Anthea's basic argument is one that can't be repeated enough - people's bodies are expected to fit the built environment not the other way round and that's ridiculous (and also all capitalism's fault). But what her title made me think of was something I've been meaning to write about for a while - some of the subtler ways we reinforce the idea that people can pathologise taking up space.
I don't know if it's just a verbal quirk of the people I know, but reasonably often when a friend is ranting about someone who is annoying her she'll say "he takes up so much space."*
Most of the time if I'm going to respond to something people say that bothers me I have to have a line that I use (in fact few things make me feel cooler and more high than responding to fuck-wit things people say just off the cuff). In this circumstance, if I say anything at all I say "I hate that metaphor." Most people I know who use the concept of 'space' in this way don't think of it as a metaphor, but it is.
When you use a metaphor you're making a statement not just about what you're talking about, but also what you're comparing it to.** So when people criticise someone for 'taking up space' if they mean taking up time or attention they're implying that there is a scarcity of space, and there's not.

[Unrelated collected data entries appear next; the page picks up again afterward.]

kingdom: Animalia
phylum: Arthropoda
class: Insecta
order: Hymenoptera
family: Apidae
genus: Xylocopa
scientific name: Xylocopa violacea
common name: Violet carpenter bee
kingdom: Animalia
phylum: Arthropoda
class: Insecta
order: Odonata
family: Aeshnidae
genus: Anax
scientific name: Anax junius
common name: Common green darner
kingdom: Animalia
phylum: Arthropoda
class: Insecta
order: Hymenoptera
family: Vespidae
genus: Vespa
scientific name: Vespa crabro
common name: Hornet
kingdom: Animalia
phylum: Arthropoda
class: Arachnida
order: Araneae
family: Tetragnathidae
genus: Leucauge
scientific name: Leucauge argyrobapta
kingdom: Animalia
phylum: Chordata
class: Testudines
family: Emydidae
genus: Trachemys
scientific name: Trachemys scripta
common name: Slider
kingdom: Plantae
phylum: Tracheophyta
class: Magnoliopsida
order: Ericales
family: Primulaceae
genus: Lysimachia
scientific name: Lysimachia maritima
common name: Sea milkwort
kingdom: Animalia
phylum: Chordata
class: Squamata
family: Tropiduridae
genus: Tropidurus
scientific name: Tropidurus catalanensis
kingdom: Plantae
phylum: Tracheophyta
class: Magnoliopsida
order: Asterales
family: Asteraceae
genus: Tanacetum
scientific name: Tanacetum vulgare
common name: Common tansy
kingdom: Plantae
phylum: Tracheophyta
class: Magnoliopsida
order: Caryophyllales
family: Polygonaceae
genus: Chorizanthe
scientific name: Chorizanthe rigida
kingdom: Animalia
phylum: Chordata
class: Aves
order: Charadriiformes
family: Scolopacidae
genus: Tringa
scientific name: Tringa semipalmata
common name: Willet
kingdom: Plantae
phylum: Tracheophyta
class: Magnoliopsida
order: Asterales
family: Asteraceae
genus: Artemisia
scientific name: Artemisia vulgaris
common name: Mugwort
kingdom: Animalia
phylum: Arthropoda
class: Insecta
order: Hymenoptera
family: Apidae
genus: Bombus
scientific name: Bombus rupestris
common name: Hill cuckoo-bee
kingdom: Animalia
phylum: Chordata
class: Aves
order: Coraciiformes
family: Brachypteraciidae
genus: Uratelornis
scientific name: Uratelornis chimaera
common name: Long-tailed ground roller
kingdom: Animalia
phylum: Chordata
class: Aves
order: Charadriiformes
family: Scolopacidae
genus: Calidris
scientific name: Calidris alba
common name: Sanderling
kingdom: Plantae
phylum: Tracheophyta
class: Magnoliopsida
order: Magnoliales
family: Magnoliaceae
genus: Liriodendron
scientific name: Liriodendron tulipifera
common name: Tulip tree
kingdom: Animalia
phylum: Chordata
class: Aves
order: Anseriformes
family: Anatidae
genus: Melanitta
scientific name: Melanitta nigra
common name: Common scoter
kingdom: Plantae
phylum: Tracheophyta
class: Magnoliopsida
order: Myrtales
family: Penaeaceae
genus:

Any scarcity of space is about the way the world is organised, and we should not legitimise that organisation by policing other people's physicality, even by implication.
* The pronouns here are representative of most of the conversations, which represents the strong pressure women feel not to take up space - either physically or metaphorically.
** I have known people whose metaphors make me want to say: "OK I disagree with your metaphor and your analysis of thing B, but actually we need to stop the conversation for a while to talk about your analysis of thing A, because that's even more disturbing to me."